«No perteneces a acá». Estas palabras aplastaron el corazón de una niña de ocho años, y el dolor permaneció en ella. Su familia había emigrado de una nación destruida por la guerra a un nuevo país, y su tarjeta de migraciones estaba sellada con la palabra extranjero. Ella sentía que no pertenecía a ese lugar.

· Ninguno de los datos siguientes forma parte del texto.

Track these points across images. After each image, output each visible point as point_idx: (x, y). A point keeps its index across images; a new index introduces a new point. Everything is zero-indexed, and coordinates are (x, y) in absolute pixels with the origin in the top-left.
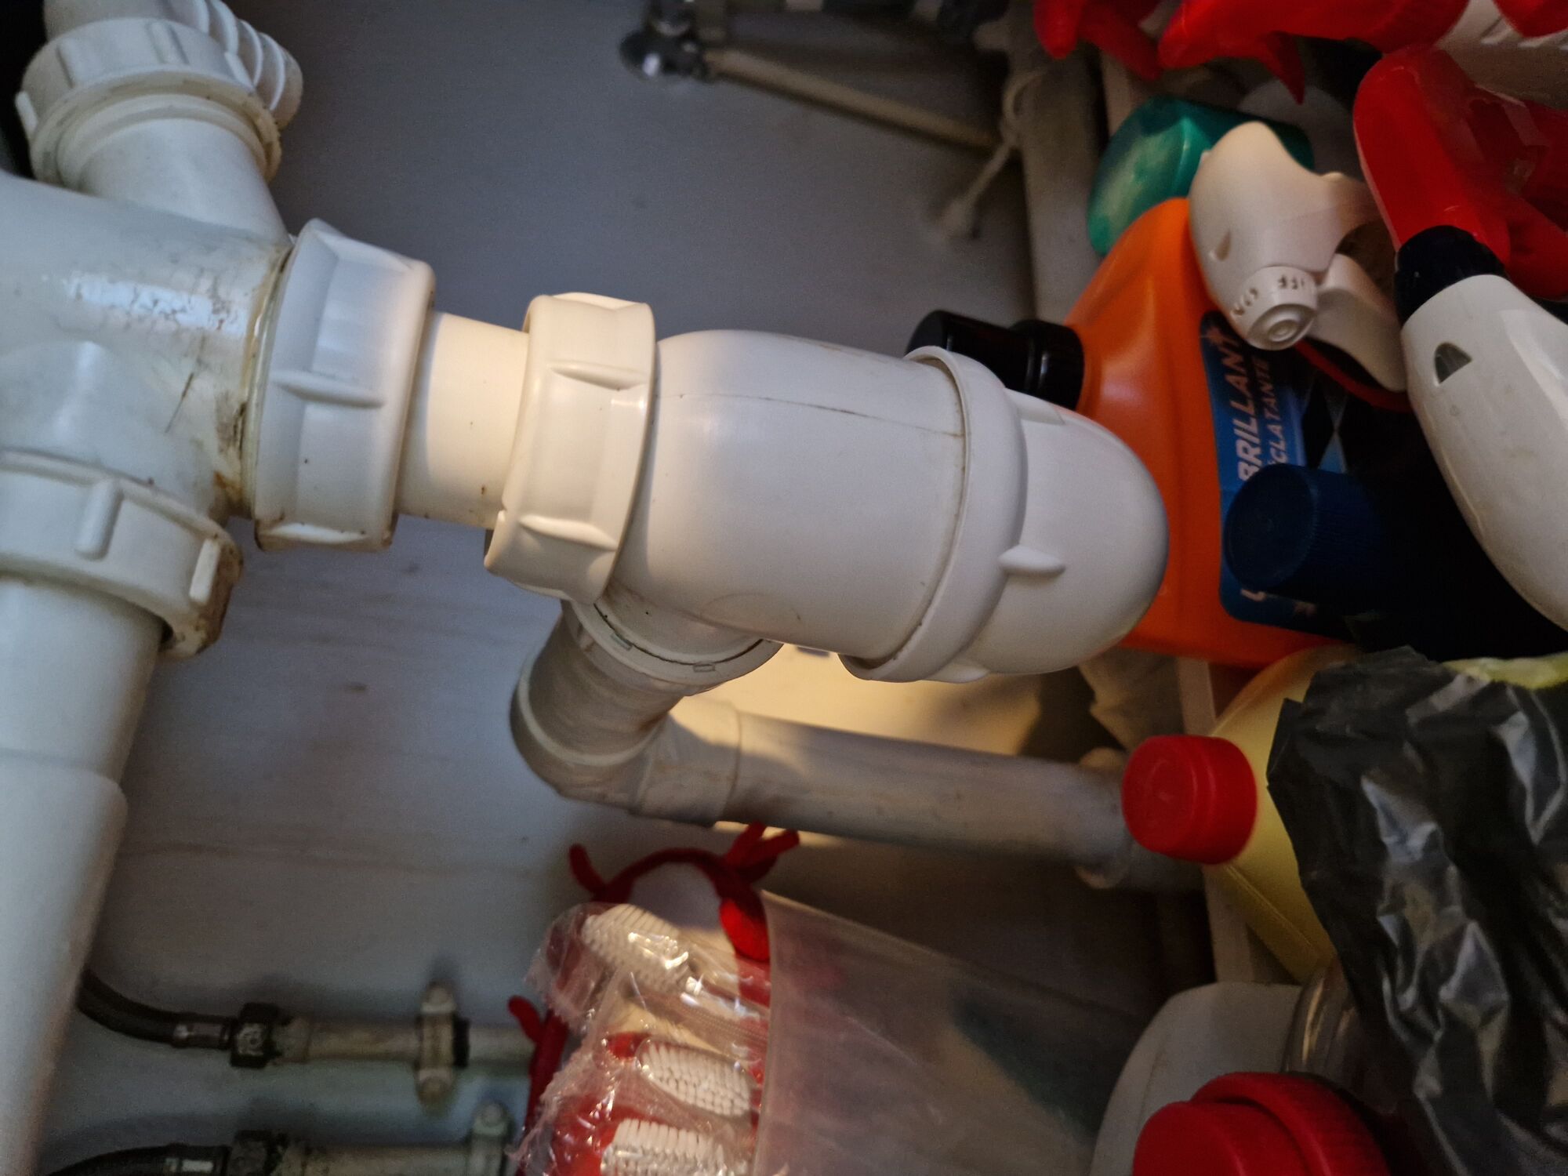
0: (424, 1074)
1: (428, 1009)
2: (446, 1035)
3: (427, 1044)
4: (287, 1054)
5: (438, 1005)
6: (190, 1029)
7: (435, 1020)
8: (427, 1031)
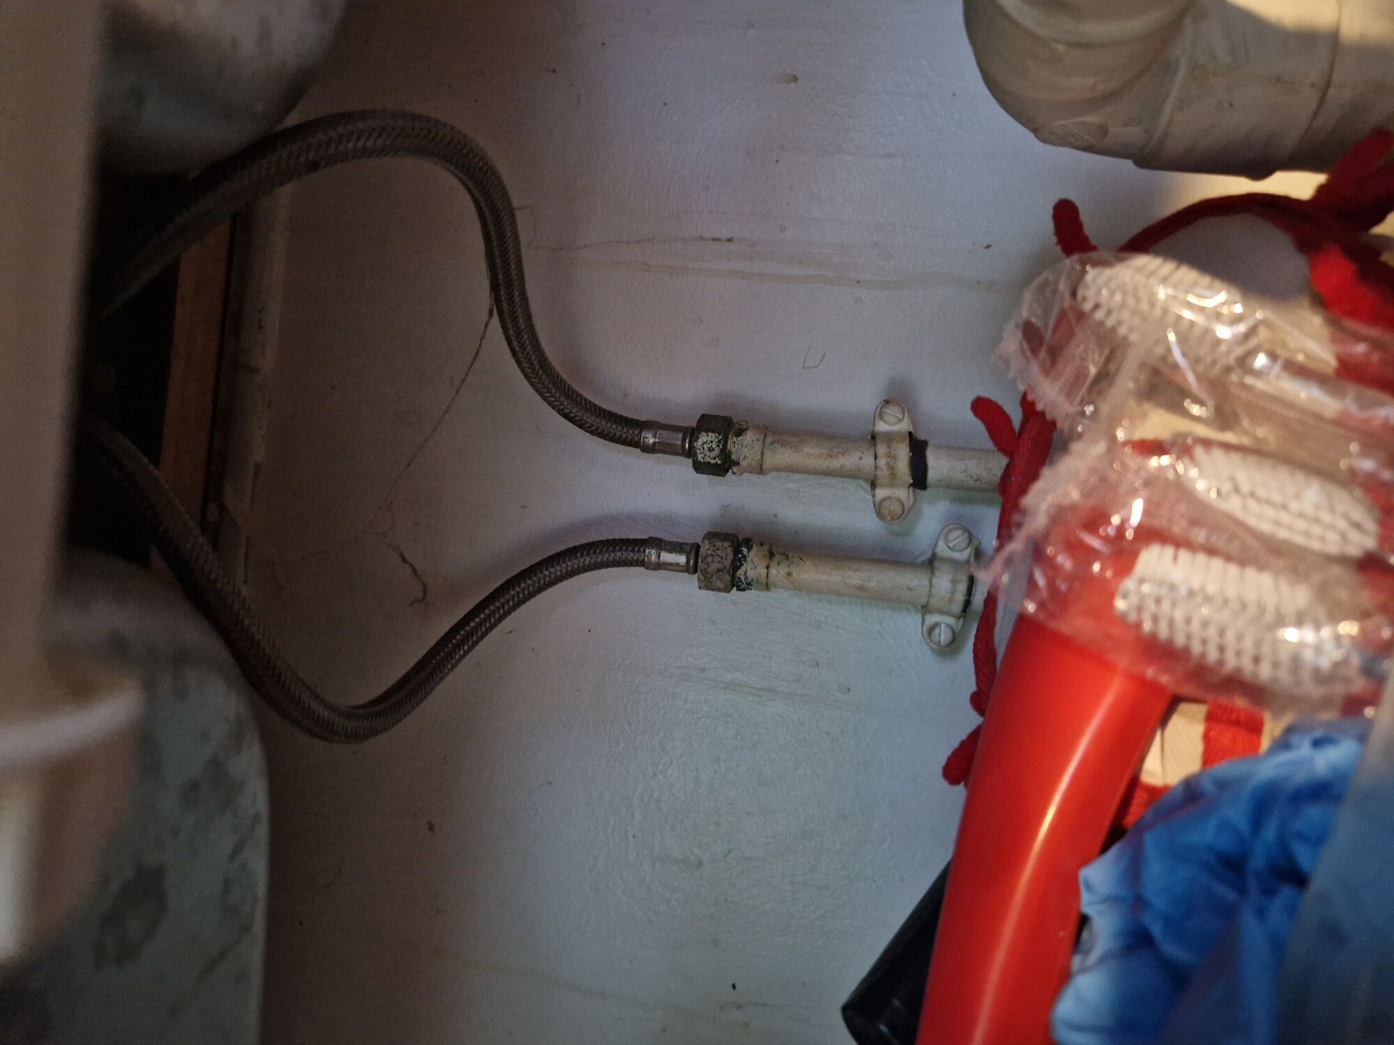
0: (881, 493)
1: (882, 427)
2: (903, 454)
3: (882, 462)
4: (744, 464)
5: (894, 423)
6: (655, 436)
7: (890, 438)
8: (881, 449)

De adulta, aunque puso su fe en Jesús, seguía sintiéndose ajena; una forastera rechazada. Mientras leía su Biblia, descubrió las promesas de Efesios 2. En el versículo 19, vio la antigua y perturbadora palabra extranjero: «ya no sois extranjeros ni advenedizos, sino conciudadanos de los santos, y miembros de la familia de Dios». El sacrificio de Cristo había cambiado la condición en que se encontraba anteriormente: «En aquel tiempo estabais sin Cristo, alejados de la ciudadanía de Israel y ajenos a los pactos de la promesa, sin esperanza y sin Dios en el mundo» (v. 12). Al darse cuenta de que era conciudadana de la familia de Dios y ciudadana del cielo, se llenó de gozo. Ya no sería más ajena ni extranjera. Dios la había tomado y aceptado.
Por nuestro pecado, estamos marginados de Dios, pero no tenemos que seguir así. Jesús trajo paz a todos los que estaban «lejos» (v. 17) e hizo conciudadanos de su reino eterno a todos los que confían en Él.